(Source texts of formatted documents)
● ● ● ● ●
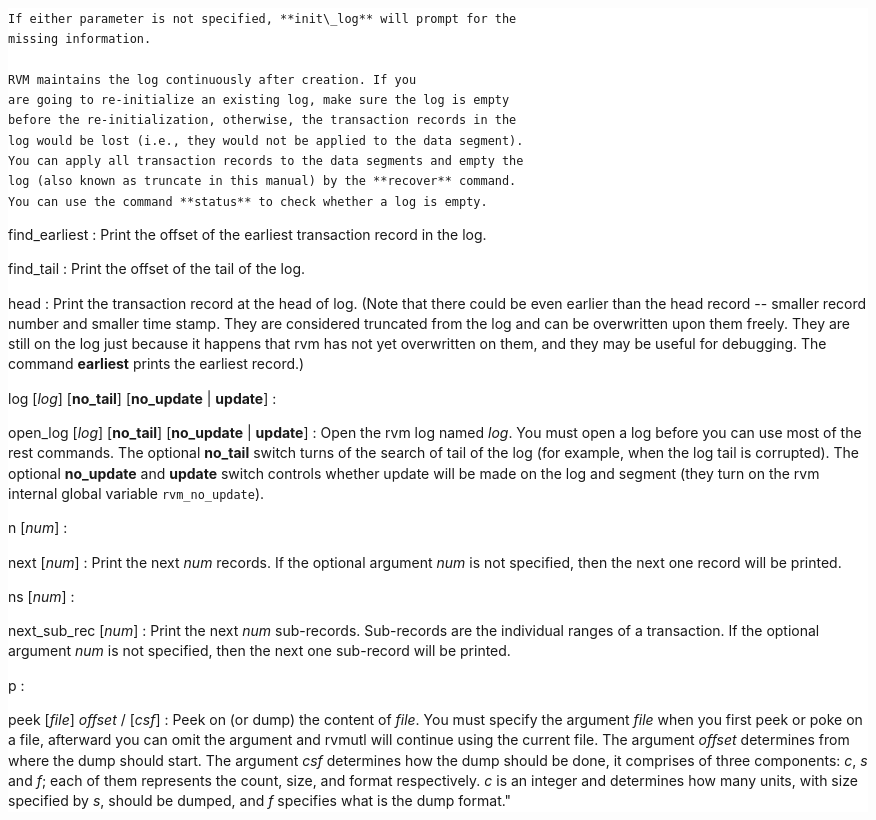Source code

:     If either parameter is not specified, **init\_log** will prompt for the
    missing information.

    RVM maintains the log continuously after creation. If you
    are going to re-initialize an existing log, make sure the log is empty
    before the re-initialization, otherwise, the transaction records in the
    log would be lost (i.e., they would not be applied to the data segment).
    You can apply all transaction records to the data segments and empty the
    log (also known as truncate in this manual) by the **recover** command.
    You can use the command **status** to check whether a log is empty.

find_earliest
:   Print the offset of the earliest transaction record in the log.

find_tail
:   Print the offset of the tail of the log.

head
:   Print the transaction record at the head of log. (Note that there could
    be even earlier than the head record \-- smaller record number and
    smaller time stamp. They are considered truncated from the log and can
    be overwritten upon them freely. They are still on the log just because
    it happens that rvm has not yet overwritten on them, and they may be
    useful for debugging. The command **earliest** prints the earliest
    record.)

log [*log*] [**no_tail**] [**no_update** | **update**]
:   

open_log [*log*] [**no_tail**] [**no_update** | **update**]
:   Open the rvm log named *log*. You must open a log before you can use
    most of the rest commands. The optional **no\_tail** switch turns of the
    search of tail of the log (for example, when the log tail is corrupted).
    The optional **no\_update** and **update** switch controls whether
    update will be made on the log and segment (they turn on the rvm
    internal global variable `rvm_no_update`).

n [*num*]
:   

next [*num*]
:   Print the next *num* records. If the optional argument *num* is not
    specified, then the next one record will be printed.

ns [*num*]
:   

next_sub_rec [*num*]
:   Print the next *num* sub-records. Sub-records are the individual ranges
    of a transaction. If the optional argument *num* is not specified, then
    the next one sub-record will be printed.

p
:   

peek [*file*] *offset* / [*csf*]
:   Peek on (or dump) the content of *file*. You must specify the
    argument *file* when you first peek or poke on a file, afterward you
    can omit the argument and rvmutl will continue using the current
    file. The argument *offset* determines from where the dump should
    start. The argument *csf* determines how the dump should be done, it
    comprises of three components: *c*, *s* and *f*; each of them
    represents the count, size, and format respectively. *c* is an
    integer and determines how many units, with size specified by *s*,
    should be dumped, and *f* specifies what is the dump format.\"
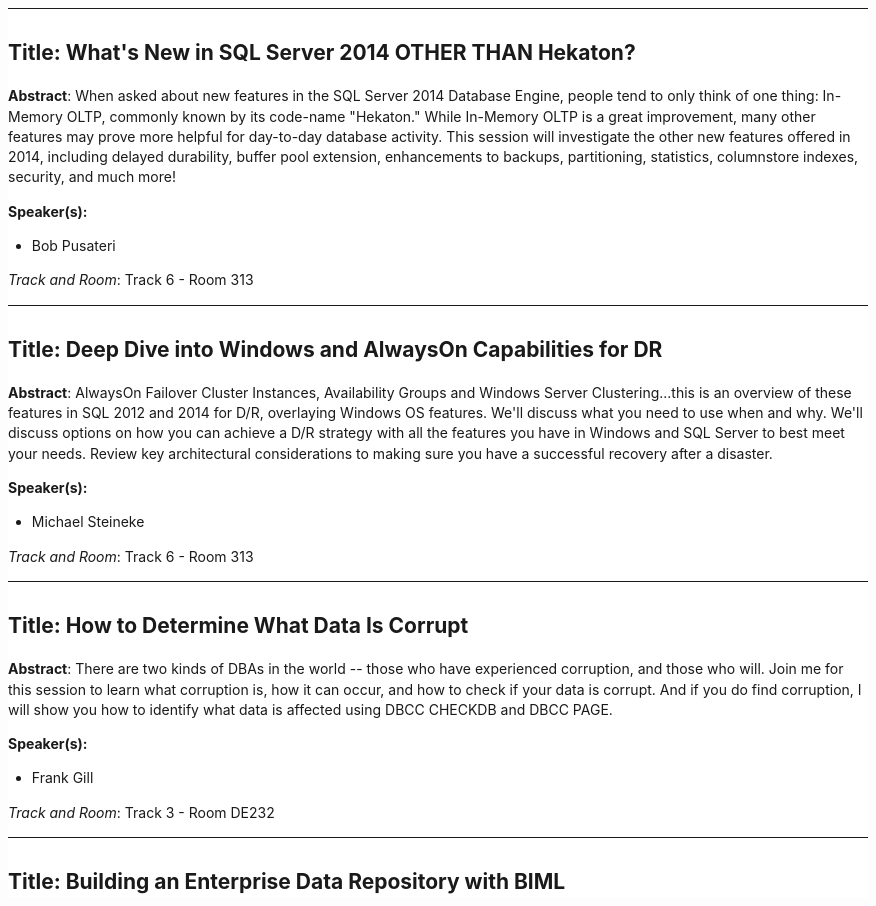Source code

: ----------------------------------------------------------------------------------- 
 
 
## Title: What's New in SQL Server 2014 OTHER THAN Hekaton?
 
**Abstract**:
When asked about new features in the SQL Server 2014 Database Engine, people tend to only think of one thing: In-Memory OLTP, commonly known by its code-name "Hekaton." While In-Memory OLTP is a great improvement, many other features may prove more helpful for day-to-day database activity. This session will investigate the other new features offered in 2014, including delayed durability, buffer pool extension, enhancements to backups, partitioning, statistics, columnstore indexes, security, and much more!
 
**Speaker(s):**
- Bob Pusateri
 
*Track and Room*: Track 6 - Room 313
 
----------------------------------------------------------------------------------- 
 
 
## Title: Deep Dive into Windows and AlwaysOn Capabilities for DR
 
**Abstract**:
AlwaysOn Failover Cluster Instances, Availability Groups and Windows Server Clustering...this is an overview of these features in SQL 2012 and 2014 for D/R, overlaying Windows OS features.  We'll discuss what you need to use when and why.  We'll discuss options on how you can achieve a D/R strategy with all the features you have in Windows and SQL Server to best meet your needs.  Review key architectural considerations to making sure you have a successful recovery after a disaster.
 
**Speaker(s):**
- Michael Steineke
 
*Track and Room*: Track 6 - Room 313
 
----------------------------------------------------------------------------------- 
 
 
## Title: How to Determine What Data Is Corrupt
 
**Abstract**:
There are two kinds of DBAs in the world -- those who have experienced corruption, and those who will.  Join me for this session to learn what corruption is, how it can occur, and how to check if your data is corrupt.  And if you do find corruption, I will show you how to identify what data is affected using DBCC CHECKDB and DBCC PAGE.
 
**Speaker(s):**
- Frank Gill
 
*Track and Room*: Track 3 - Room DE232
 
----------------------------------------------------------------------------------- 
 
 
## Title: Building an Enterprise Data Repository with BIML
● ● ● ● ●
Task statement = For every line in the data above that has the string "specified", return that line.

Solution =
:     If either parameter is not specified, **init\_log** will prompt for the
    specified, then the next one record will be printed.
    of a transaction. If the optional argument *num* is not specified, then
    integer and determines how many units, with size specified by *s*,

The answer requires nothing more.